The law proposed increasing the federal excise duty (FED) on cement from Rs 1.5 to Rs 2 per kilogram and the cement tax by Rs 0.50 per kilogram.

On wedding ceremonies, a 10% advance tax is imposed.

The financial measure includes a proposal to increase the value-added tax from 17 to 25 percent on cell phones costing more than $500. The collection of a 10% tax in advance was also proposed for weddings, seminars, workshops, exhibits, musical performances, and other events.

The proposed legislation stipulated that fruit juices and other beverages be subject to a 10% FED. In addition, it was suggested that first- and business-class flights would incur a FED of 20% or Rs. 50,000. (whichever is higher). In addition, a 10% tax on purchased or held shares was proposed.

Dar added that the government had earmarked Rs30 billion for youth loans and that farmers have received Rs1,000 out of the Rs2,000 indicated in the Kissan Package.

Cabinet members will offer a proposal to reduce government expenditures.

According to the finance minister, Prime Minister Shehbaz Sharif will soon reassure the nation about the Finance Supplemental Bill. In addition, the cabinet will shortly submit a plan to reduce government spending.
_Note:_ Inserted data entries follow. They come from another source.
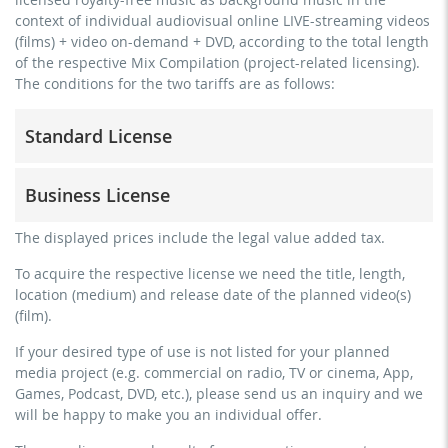
context of individual audiovisual online LIVE-streaming videos
(films) + video on-demand + DVD, according to the total length
of the respective Mix Compilation (project-related licensing).
The conditions for the two tariffs are as follows:
Standard License
trainer, teacher, coach, therapist & natural persons
Business License
commercial use & distribution for self-marketing
no direct money earning with the project (e.g. within a
for freelancers and physical companies (gyms, sports
The displayed prices include the legal value added tax.
paid prevention course or a subscription service)
clubs, etc.)
To acquire the respective license we need the title, length,
streaming via social platforms including: Facebook,
commercial use & distribution for self-marketing
location (medium) and release date of the planned video(s)
YouTube, Instagram, Zoom, Twitch, etc. + own website
earn money directly with the project (e.g. within a paid
(film).
no sublicensing of the video (film)
prevention course or a subscription service)
If your desired type of use is not listed for your planned
no mechanical duplication
streaming on social platforms including: Facebook,
media project (e.g. commercial on radio, TV or cinema, App,
YouTube, Instagram, Zoom, Twitch, etc. + commercial
download the tracks for use
Games, Podcast, DVD, etc.), please send us an inquiry and we
website
will be happy to make you an individual offer.
sublicensing of the video (film)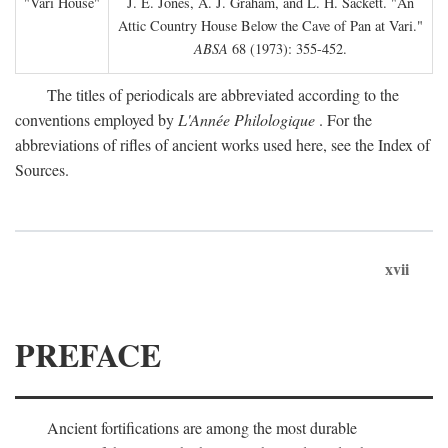
"Vari House"
J. E. Jones, A. J. Graham, and L. H. Sackett. "An
Attic Country House Below the Cave of Pan at Vari."
ABSA
68 (1973): 355-452.
The titles of periodicals are abbreviated according to the
conventions employed by
L'Année Philologique
. For the
abbreviations of rifles of ancient works used here, see the Index of
Sources.
xvii
PREFACE
Ancient fortifications are among the most durable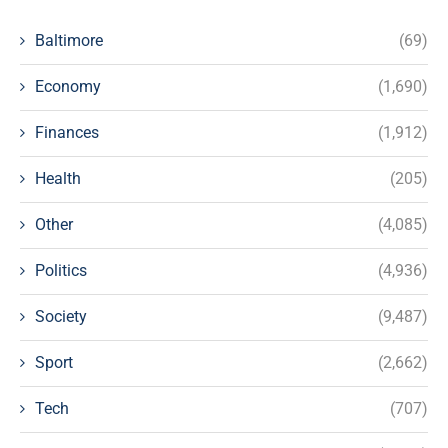
Baltimore
(69)
Economy
(1,690)
Finances
(1,912)
Health
(205)
Other
(4,085)
Politics
(4,936)
Society
(9,487)
Sport
(2,662)
Tech
(707)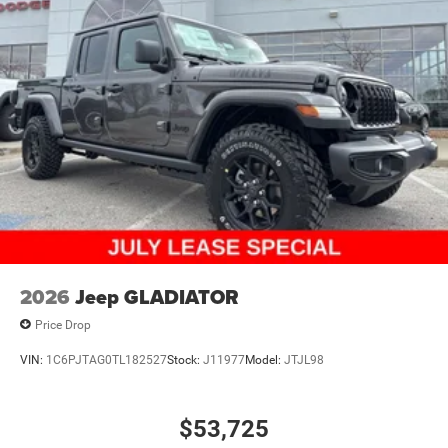
2026
Jeep GLADIATOR
Price Drop
VIN:
1C6PJTAG0TL182527
Stock:
J11977
Model:
JTJL98
$53,725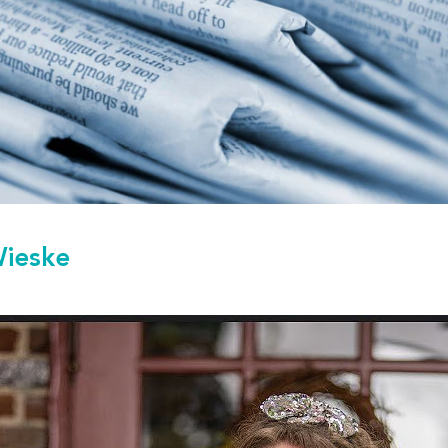
Wieske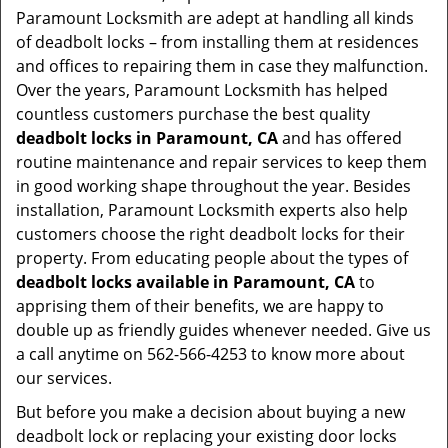
Paramount Locksmith are adept at handling all kinds
of deadbolt locks – from installing them at residences
and offices to repairing them in case they malfunction.
Over the years, Paramount Locksmith has helped
countless customers purchase the best quality
deadbolt locks in Paramount, CA
and has offered
routine maintenance and repair services to keep them
in good working shape throughout the year. Besides
installation, Paramount Locksmith experts also help
customers choose the right deadbolt locks for their
property. From educating people about the types of
deadbolt locks available in Paramount, CA
to
apprising them of their benefits, we are happy to
double up as friendly guides whenever needed. Give us
a call anytime on 562-566-4253 to know more about
our services.
But before you make a decision about buying a new
deadbolt lock or replacing your existing door locks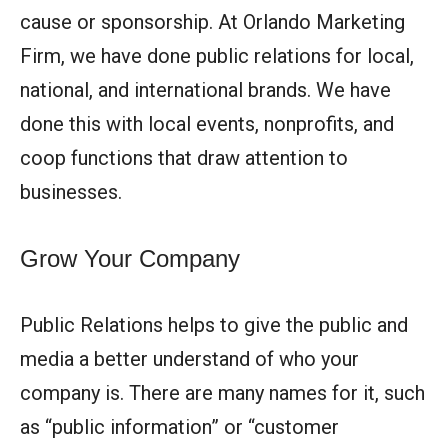
cause or sponsorship. At Orlando Marketing
Firm, we have done public relations for local,
national, and international brands. We have
done this with local events, nonprofits, and
coop functions that draw attention to
businesses.
Grow Your Company
Public Relations helps to give the public and
media a better understand of who your
company is. There are many names for it, such
as “public information” or “customer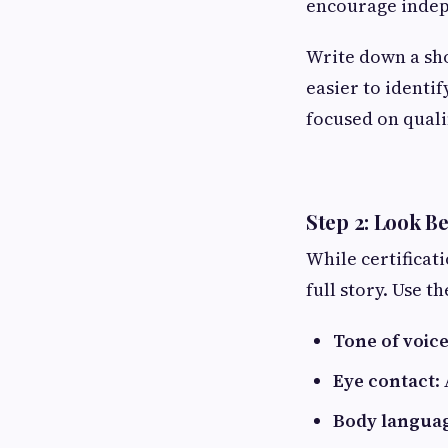
encourage indep
Write down a sho
easier to identi
focused on quali
Step 2: Look 
While certificati
full story. Use t
Tone of voic
Eye contact
:
Body langua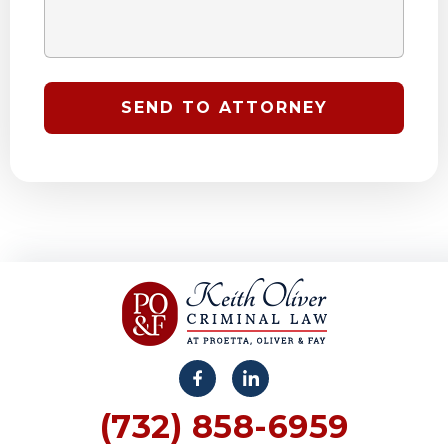
(732) 858-6959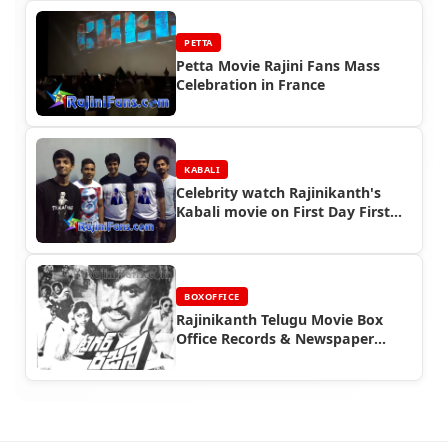
PETTA
Petta Movie Rajini Fans Mass
Celebration in France
KABALI
Celebrity watch Rajinikanth's
Kabali movie on First Day First
Show (FDFS)
BOXOFFICE
Rajinikanth Telugu Movie Box
Office Records & Newspaper
Advertisements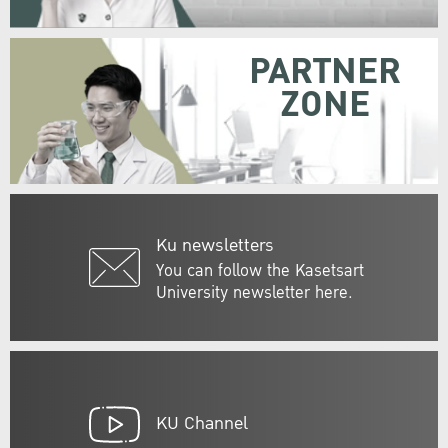
PARTNER
ZONE
Ku newsletters
You can follow the Kasetsart
University newsletter here.
KU Channel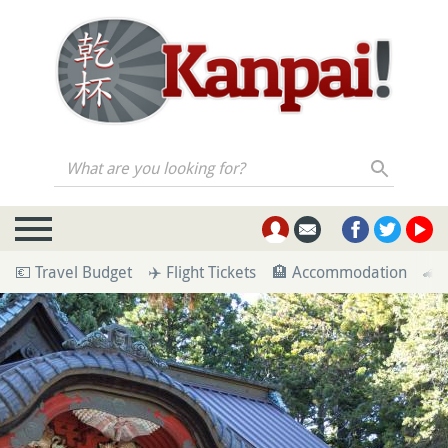
What are you looking for?
💶 Travel Budget
✈️ Flight Tickets
🏨 Accommodation
🚄 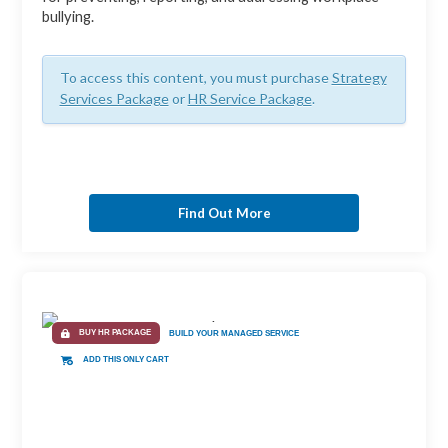
bullying.
To access this content, you must purchase
Strategy
Services Package
or
HR Service Package
.
Find Out More
BUY HR PACKAGE
BUILD YOUR MANAGED SERVICE
ADD THIS ONLY CART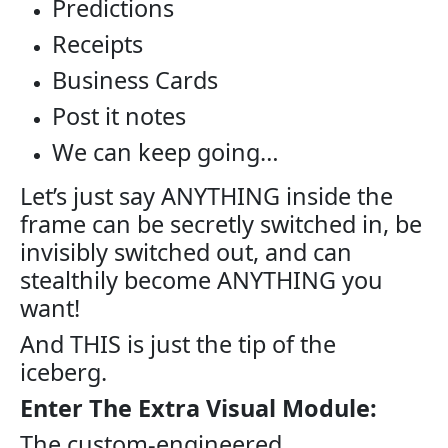
Predictions
Receipts
Business Cards
Post it notes
We can keep going…
Let’s just say ANYTHING inside the
frame can be secretly switched in, be
invisibly switched out, and can
stealthily become ANYTHING you
want!
And THIS is just the tip of the
iceberg.
Enter The Extra Visual Module:
The custom-engineered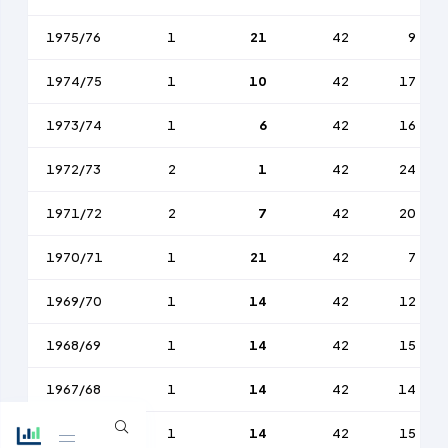
1975/76
1
21
42
9
1974/75
1
10
42
17
1973/74
1
6
42
16
1972/73
2
1
42
24
1971/72
2
7
42
20
1970/71
1
21
42
7
1969/70
1
14
42
12
1968/69
1
14
42
15
1967/68
1
14
42
14
1966/67
1
14
42
15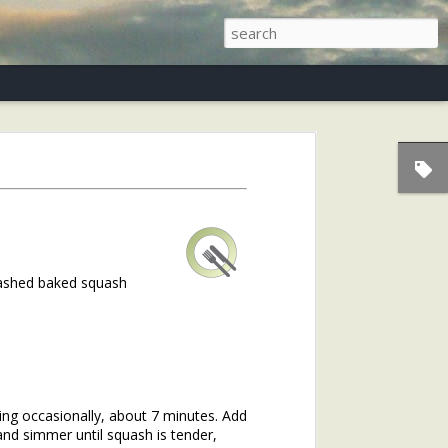
s)
mashed baked squash
ring occasionally, about 7 minutes. Add
and simmer until squash is tender,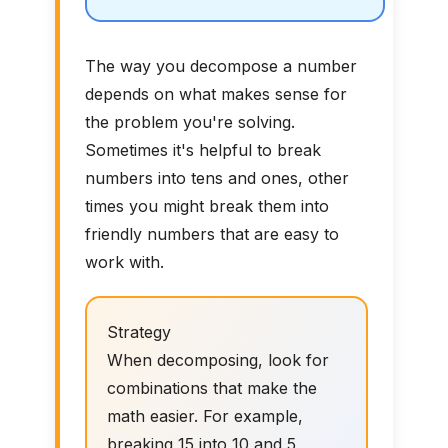
The way you decompose a number
depends on what makes sense for
the problem you're solving.
Sometimes it's helpful to break
numbers into tens and ones, other
times you might break them into
friendly numbers that are easy to
work with.
Strategy
When decomposing, look for
combinations that make the
math easier. For example,
breaking 15 into 10 and 5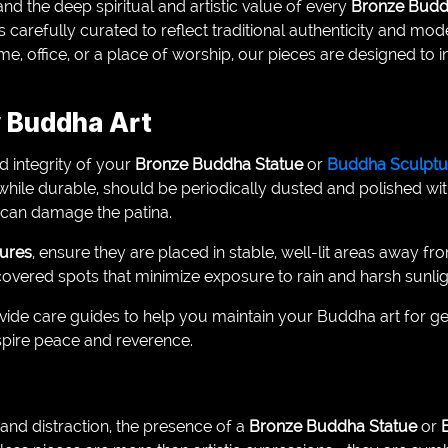
nd the deep spiritual and artistic value of every
Bronze Budd
 is carefully curated to reflect traditional authenticity and m
, office, or a place of worship, our pieces are designed to 
r Buddha Art
d integrity of your
Bronze Buddha Statue
or
Buddha Sculptu
 while durable, should be periodically dusted and polished with
y can damage the patina.
ures
, ensure they are placed in stable, well-lit areas away fr
overed spots that minimize exposure to rain and harsh sunlig
ovide care guides to help you maintain your Buddha art for g
nspire peace and reverence.
e and distraction, the presence of a
Bronze Buddha Statue
or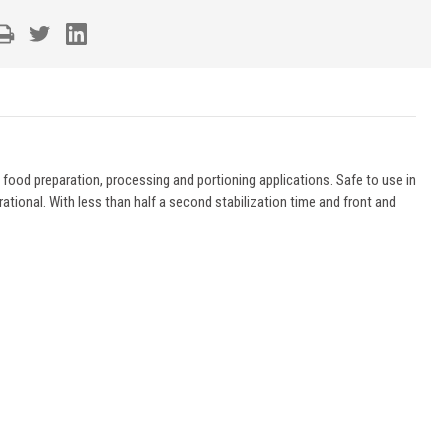
ood preparation, processing and portioning applications. Safe to use in
ational. With less than half a second stabilization time and front and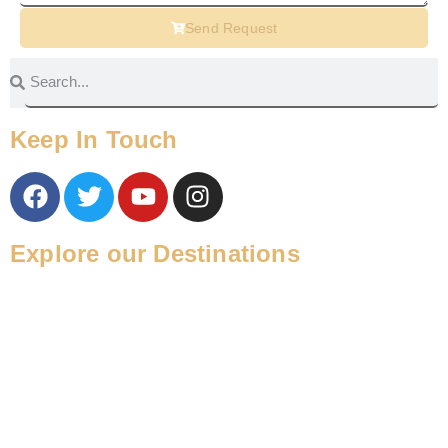
Send Request
Keep In Touch
Explore our Destinations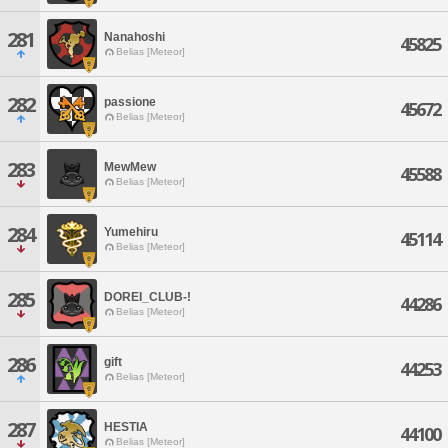
281
Nanahoshi
45825
Belias [Meteor]
282
passione
45672
Belias [Meteor]
283
MewMew
45588
Belias [Meteor]
284
Yumehiru
45114
Belias [Meteor]
285
DOREI_CLUB-!
44286
Belias [Meteor]
286
gift
44253
Belias [Meteor]
287
HESTIA
44100
Belias [Meteor]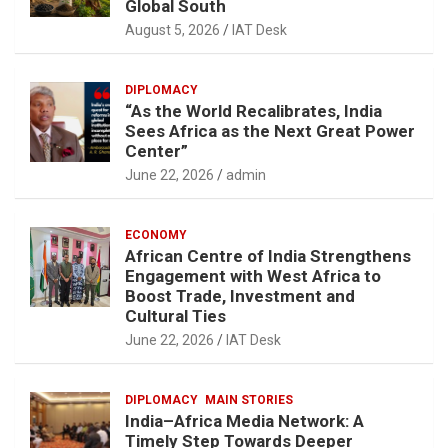
Global South
August 5, 2026
IAT Desk
DIPLOMACY
“As the World Recalibrates, India
Sees Africa as the Next Great Power
Center”
June 22, 2026
admin
ECONOMY
African Centre of India Strengthens
Engagement with West Africa to
Boost Trade, Investment and
Cultural Ties
June 22, 2026
IAT Desk
DIPLOMACY
MAIN STORIES
India–Africa Media Network: A
Timely Step Towards Deeper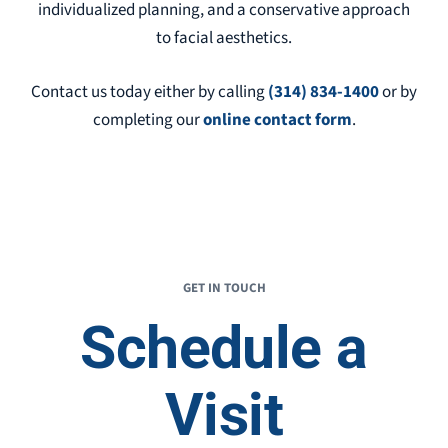
individualized planning, and a conservative approach
to facial aesthetics.
Contact us today either by
calling
(314) 834-1400
or by
completing our
online contact form
.
GET IN TOUCH
Schedule a
Visit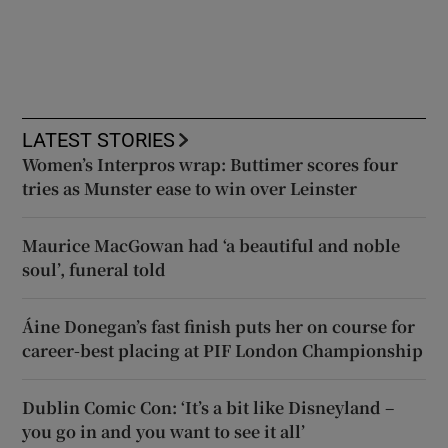
LATEST STORIES
Women’s Interpros wrap: Buttimer scores four
tries as Munster ease to win over Leinster
Maurice MacGowan had ‘a beautiful and noble
soul’, funeral told
Áine Donegan’s fast finish puts her on course for
career-best placing at PIF London Championship
Dublin Comic Con: ‘It’s a bit like Disneyland –
you go in and you want to see it all’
He claimed that notice of the issuance of Letters of Credit (LCs) for the opening had been sent to the pharmaceutical, petroleum, and sporting goods businesses. According to him, the previous and current tax collection goals of Rs170 billion will be fulfilled.

We urgently require the development of a road map because we must embrace a unified perspective on the economy. Our group must sit in a circle. We hope that the institutions will also provide full assistance,” he concluded.

Dar stated that despite the nation’s current hardships, growth is only achievable if we all work together.

The bill was then introduced to the Senate. However, the PTI organized a demonstration and encircled the platform of Senate Chairman Sadiq Sanjrani. In addition, they chanted anti-government slogans.

The proposals for the measure should be delivered to the house by February 23, according to the Senate leadership. The meeting was then postponed until Friday at 10:30 a.m.